I knew Billy would have some reasonable justification-but that didn’t stop me wondering if he just wanted to go in the front so he could do the shooting. Either way, there was no time to argue. We needed to get off the ground asap, then tell Ops and have the appropriate discussion when we got back.
It was only early summer, but the weather was unbelievably hot and taking its toll on our troops. Everyday tasks appeared a hundred times more difficult and ten times slower to perform. The sun only seemed to have one goal-to punish us for being somewhere we couldn’t call home.
My combats were already damp with sweat and clung uncomfortably to my body. As I climbed up the blisteringly hot skin of the starboard side of the aircraft I noticed that Billy was also struggling. Grape-sized beads of sweat tumbled down his face, which was contorted with concentration.
I felt much older than my forty years in this heat, but my brain felt like an eighteen-year-old’s, buzzing with adrenalin and fired up by the prospect of the impending battle. I knew Billy felt the same; we didn’t need to discuss it. We were both WO1s and had a shitload of military experience between us.
656 Squadron Army Air Corps was the first and currently the only Apache squadron in the British Forces capable of deploying to a combat zone. We lived to outwit the enemy and survive to fight another day. It was utterly addictive and nothing could compare to it. At that moment I genuinely believed it would be better to die today at the hands of the Taliban than to rot into old age, swapping war stories in my retirement home.
Today would be fun.
I heaved open the door and clicked it into place above the entrance to the rear cockpit. I stretched across, inserted the ignition key and twisted it to On.
The beast began to stir as it sucked life from the battery and the relays kicked over. The Up Front Display sparked up and confirmed that there was full fuel-no faults so far.

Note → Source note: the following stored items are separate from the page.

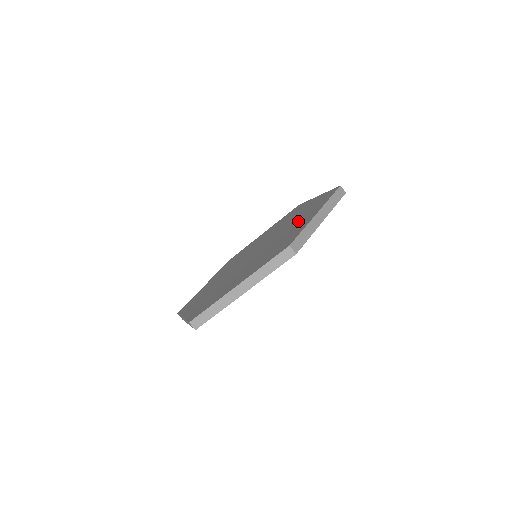
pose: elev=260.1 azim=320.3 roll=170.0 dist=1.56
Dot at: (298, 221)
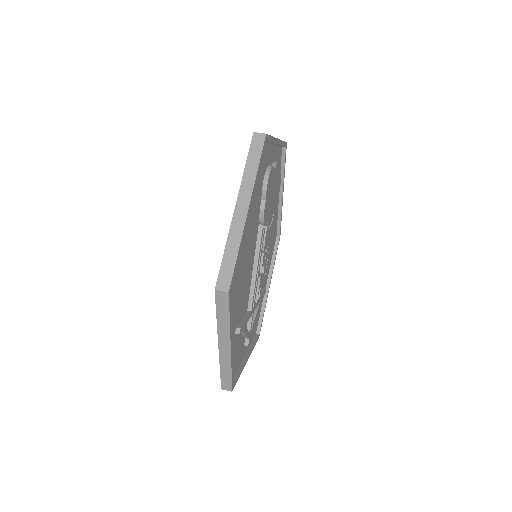
Dot at: occluded
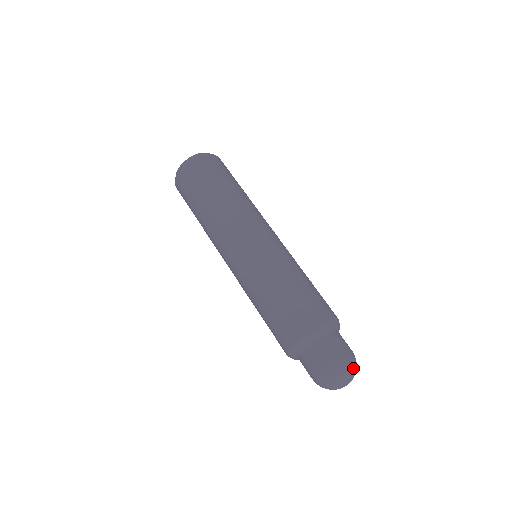
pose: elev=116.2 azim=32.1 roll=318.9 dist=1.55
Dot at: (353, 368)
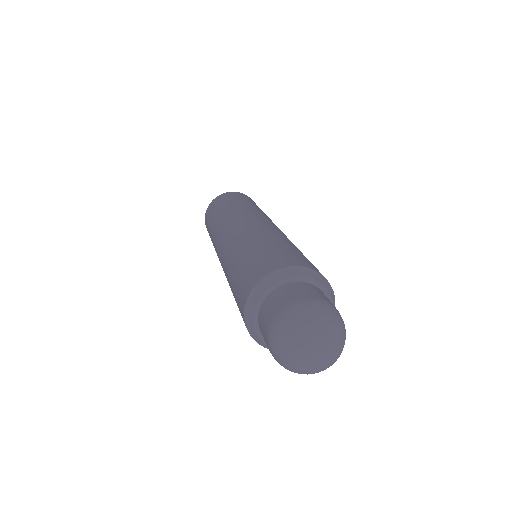
Dot at: (343, 345)
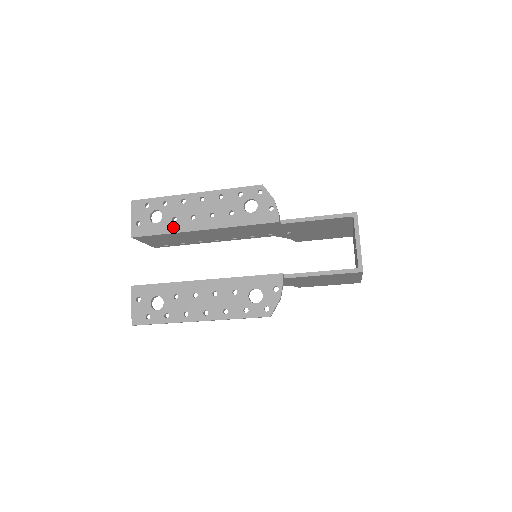
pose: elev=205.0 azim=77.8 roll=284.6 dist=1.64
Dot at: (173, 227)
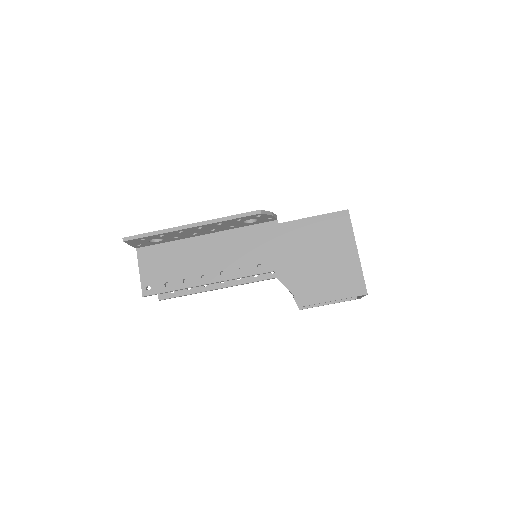
Dot at: occluded
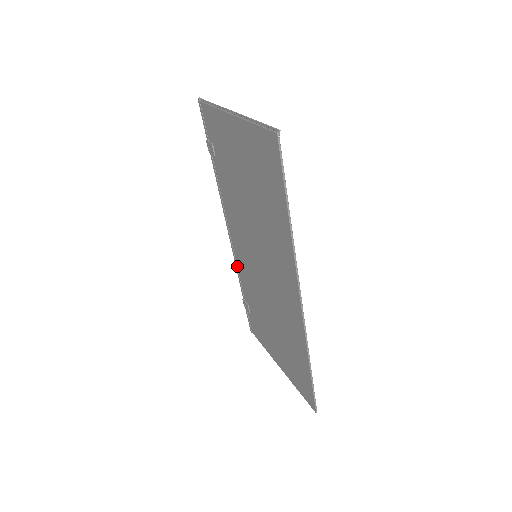
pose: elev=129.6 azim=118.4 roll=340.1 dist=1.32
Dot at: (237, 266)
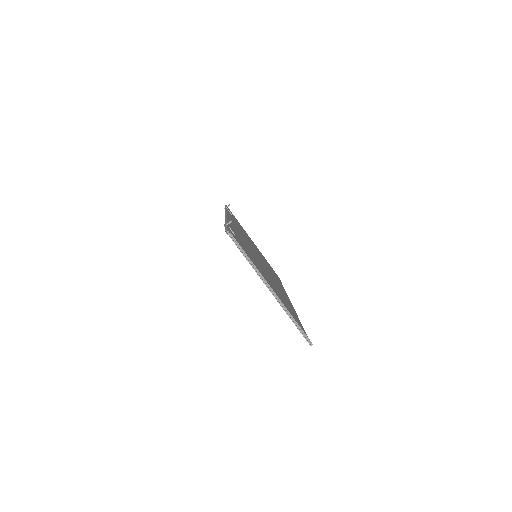
Dot at: occluded
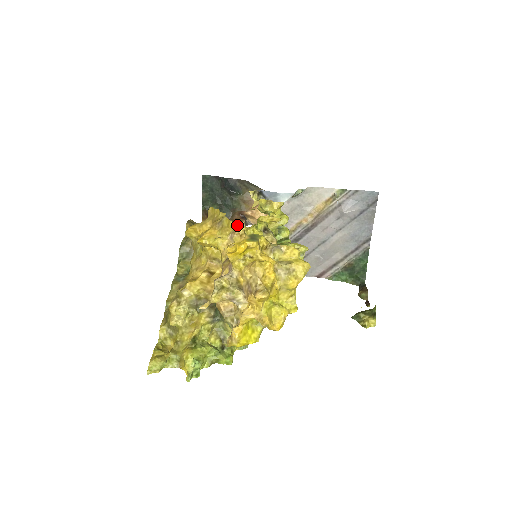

The UFD also had a digital clock fed by two GPSs:
13:10:08…13:10:09…13:10:10…
SUNDAY, 4 JUNE 2006
1310 hours local
CO 3 Para lands in his Chinook at the now quiet and well-protected target compound. He orders Patrols Platoon to get out of the close country and move south-west to more open ground where they can employ their .50 cals without the restrictions of alleyways and orchards.
Still kneeling beside the cockpit, I bellowed, ‘Pylons…stabilator…APU clear?’

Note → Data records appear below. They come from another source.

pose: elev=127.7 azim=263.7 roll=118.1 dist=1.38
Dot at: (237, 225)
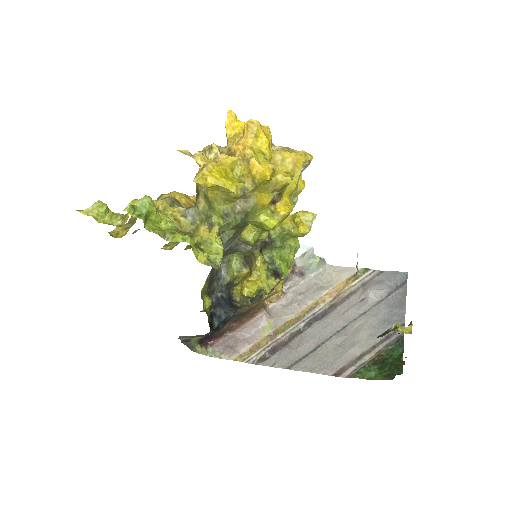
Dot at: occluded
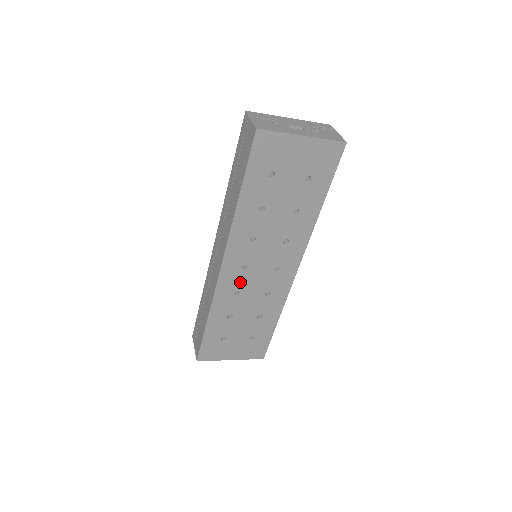
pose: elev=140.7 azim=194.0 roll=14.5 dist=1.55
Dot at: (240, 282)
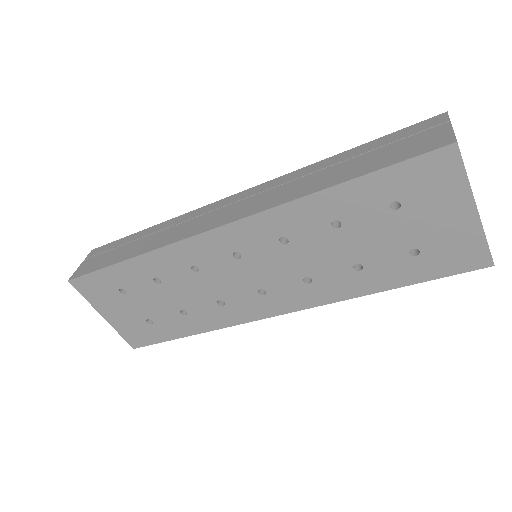
Dot at: (213, 263)
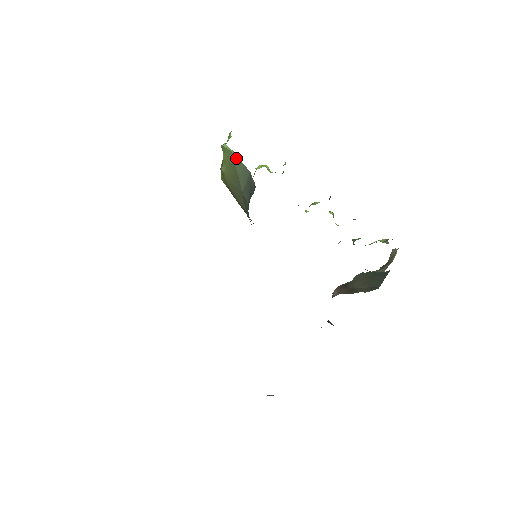
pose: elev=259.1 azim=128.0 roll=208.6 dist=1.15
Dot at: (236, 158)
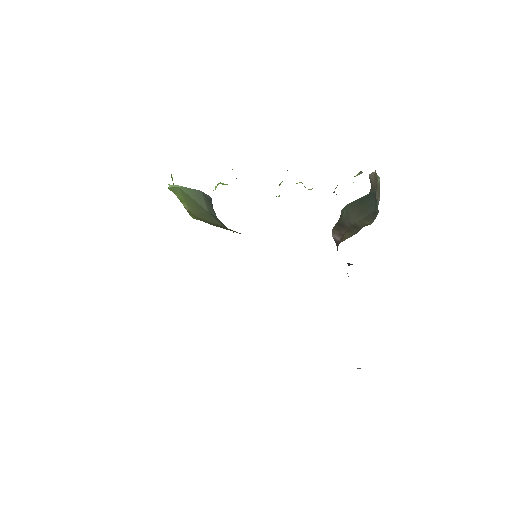
Dot at: (185, 189)
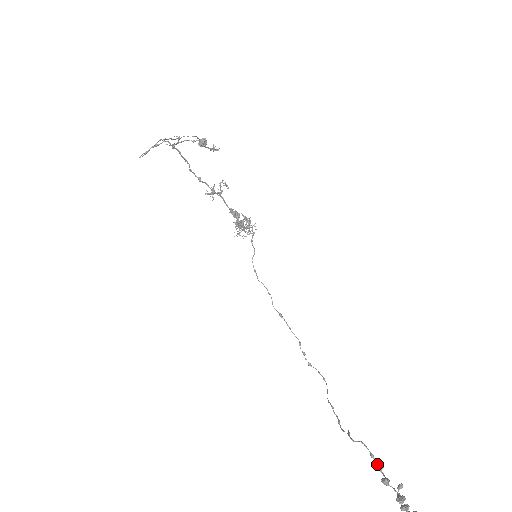
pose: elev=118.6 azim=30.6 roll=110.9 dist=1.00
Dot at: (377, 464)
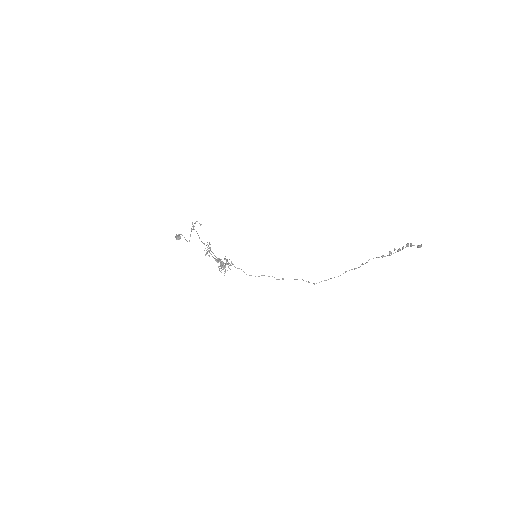
Dot at: (382, 256)
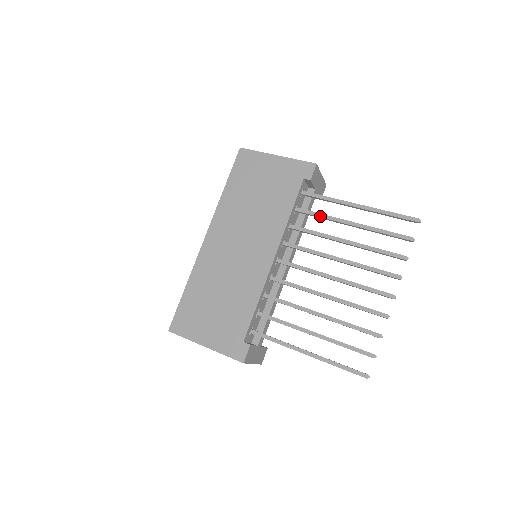
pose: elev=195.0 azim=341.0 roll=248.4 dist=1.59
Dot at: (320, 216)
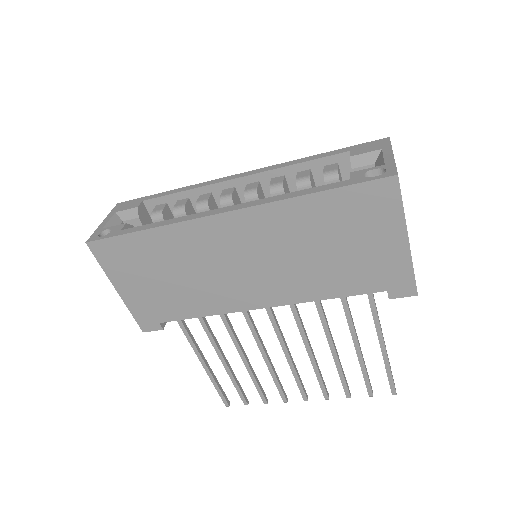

We were now officially late. I hoped 3 Flight could push their fuel a bit longer.
Taff checked there was no one near the weapons pylons, the slab-like stabilator, or within range of the hot exhaust gases the Auxiliary Power Unit would be spitting out very shortly.
In his broad Welsh accent he reported back, ‘Pylons, stabilator and APU clear-clear to start the APU.’
The APU was the Apache’s third engine, only used to get all the systems up and running and to provide compressed air with which to start the main engines.
Back in the UK it used to take us about an hour to start an Apache and be ready to taxi. It could take as little as forty-five minutes if you cut corners and all went well. Out here, in a rush, on a good day, with no snags and if the TADS cooled quickly enough, it could be done in as little as twenty minutes, but between thirty and forty was more usual. With the APU running, to all intents and purposes the Apache was ready to go. We could sort out any problems and get the TADS and PNVS ice cold so it could see properly. All we needed to do then was switch on the main engines and pull power-a two-minute job.